24 stunden spreebogen, folge 20 : Von 19 bis 20 Uhr
Es wird Zeit. Ich muss jetzt da rauf. Trotz Höhenangst, trotz Unlust, mich in die Schlange zu stellen. Ohne die Kuppel geht es nicht. Keine Betrachtung über das Berliner Regierungsviertel ist vollständig, die sich nicht in irgendeiner Weise zu ihr ins Verhältnis setzt. Wie wichtig sie ist, sieht man aus beinahe jeder Perspektive. Nicht nur nimmt sie dem Reichstagsgebäude jede Schwere. Sie ist auch der zentrale Blickfang des Spreebogens – vor allem abends und nachts, wenn sie von innen beleuchtet durch die Dunkelheit glüht.

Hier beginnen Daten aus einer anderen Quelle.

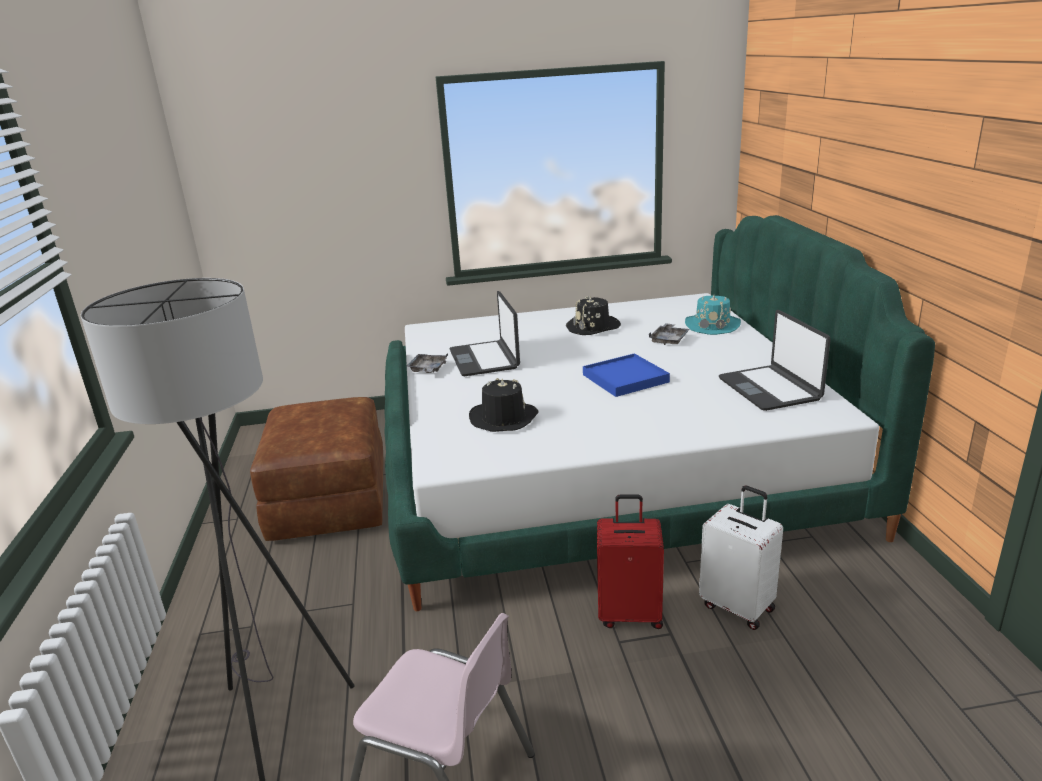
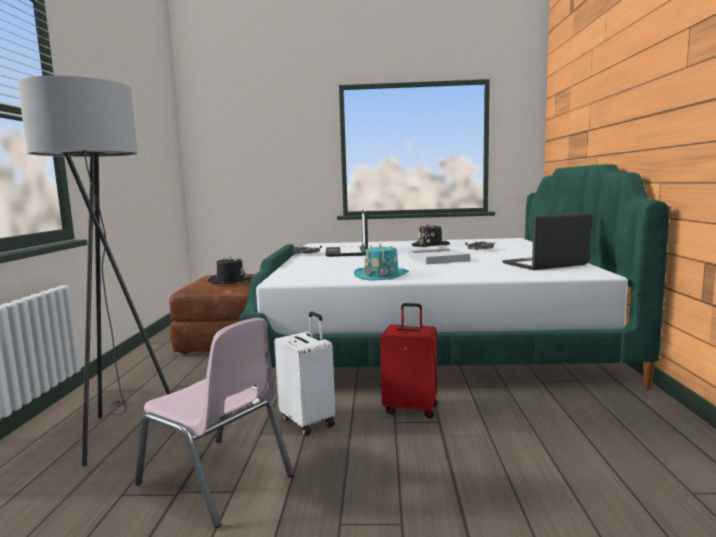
camera: 10 degrees right, 15 degrees down
(503, 418) = (340, 268): black hat -> black hat (230, 281)
(625, 378) = (439, 259): blue tray -> white tray
(712, 325) = (517, 246): turquoise hat -> turquoise hat (382, 275)
(738, 606) = (501, 412): white suitcase -> white suitcase (308, 421)
(770, 389) = (545, 264): laptop -> laptop turned 75 degrees clockwise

Ein Publikumserfolg ist die Kuppel sowieso. Auch am Abend steht man noch zehn Minuten an – bis man zu dem Schild kommt, auf dem man liest: „Ab hier 30 Minuten.“ Vor mir in der Schlange wird deutsche Geschichte memoriert, man erfährt einiges über das Schicksal bayerischer und württembergischer Herrscherhäuser. Hinter mir haben junge Spanier großen Spaß. Es geht in Schüben vorwärts. Alle 15 Minuten werden ungefähr hundert Menschen in eine Schleuse gequetscht, von der aus man dann einzeln eine Sicherheitsschranke passiert. Auch dabei ist Lockerheit zu registrieren. Das Sicherheitspersonal, mit dem man als Tourist zu tun bekommt, trägt Dauerwelle oder Bürstenhaarschnitt; man versucht sich an flotten Sprüchen. „Wir wollen den jungen Mann doch nicht so unter Stress setzen“, sagt eine, als ich nicht schnell genug Geldbörse, Handy, Schlüssel, USB-Stick, Hustenbonbons und Tempo-Packung zurück in die Hosentaschen stecken kann. Amerikanische Touristen sind von der Freundlichkeit beeindruckt: „Nice guys!“, sagt eine.

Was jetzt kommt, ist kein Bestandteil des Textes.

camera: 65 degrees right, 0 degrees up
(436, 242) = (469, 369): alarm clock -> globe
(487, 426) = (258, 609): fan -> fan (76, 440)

Dann: Fahrstuhl, Dachterrasse, das beeindruckende Lichtermeer der großen Stadt, dann rein in die Kuppel, den Wendelgang hinauf, zwischendurch Durchblicke auf den Plenarsaal und den Bundesadler. Und alle fotografieren ständig alles; junge Leute auch gerne sich selbst, indem sie ihre Handys am langen Arm weg von sich halten.

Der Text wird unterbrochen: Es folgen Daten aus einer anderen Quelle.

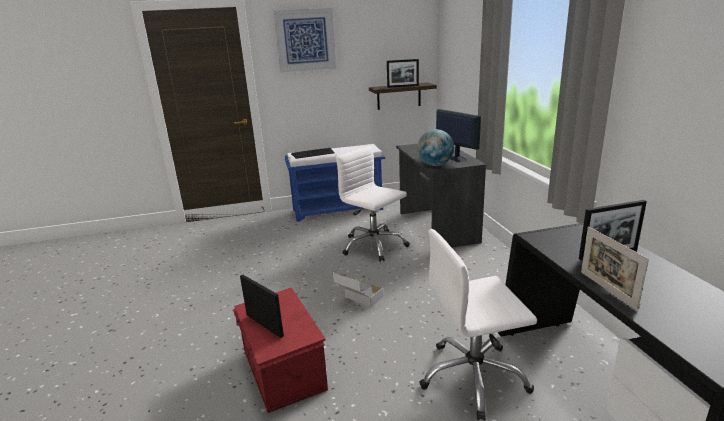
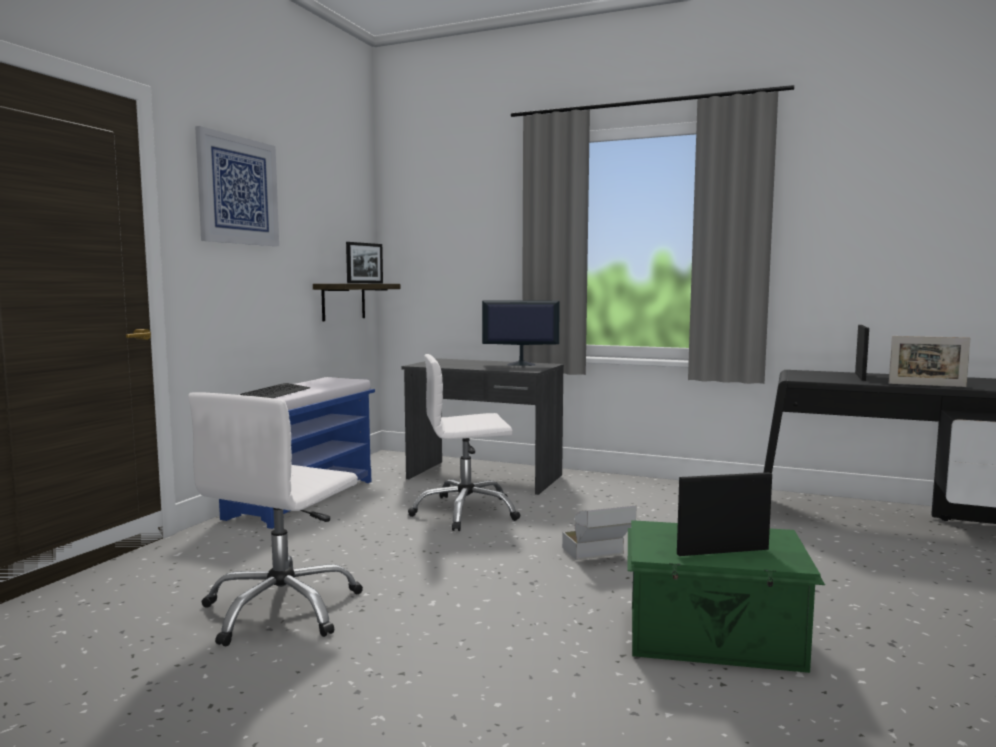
camera: 55 degrees left, 15 degrees down
(282, 370) = (714, 640): red storage box -> green storage box
(435, 165) = (522, 369): globe -> none
(473, 377) = (820, 552): white office chair -> white office chair (282, 609)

Muss man das alles noch patriotismustheoretisch hochmodulieren? Die Stimmung hier oben hat jedenfalls eher etwas von Familienausflug als von einem weihevollen Besuch im Zentrum der Macht. Allen ist klar: Von hier und heute werden garantiert keine schicksalsschweren Entscheidungen ausgehen. Aber ohne die Aura der Macht kann man das Gefühl auch nicht beschreiben, das einen hier oben ergreift. Ein Moment von Erleichterung ist auch dabei – Erleichterung darüber, in einer Zeit zu leben, die sich so eine lichte Besucherplattform im Herzen der Politik leistet. Hoffentlich bleibt sie noch lange auf. DIRK KNIPPHALS
Wöchentlich geht der Autor eine Stunde lang durch das Regierungsviertel der deutschen Hauptstadt – jede Woche eine Stunde später als in der Woche davor. – Von 20 bis 21 Uhr: am 10. 11.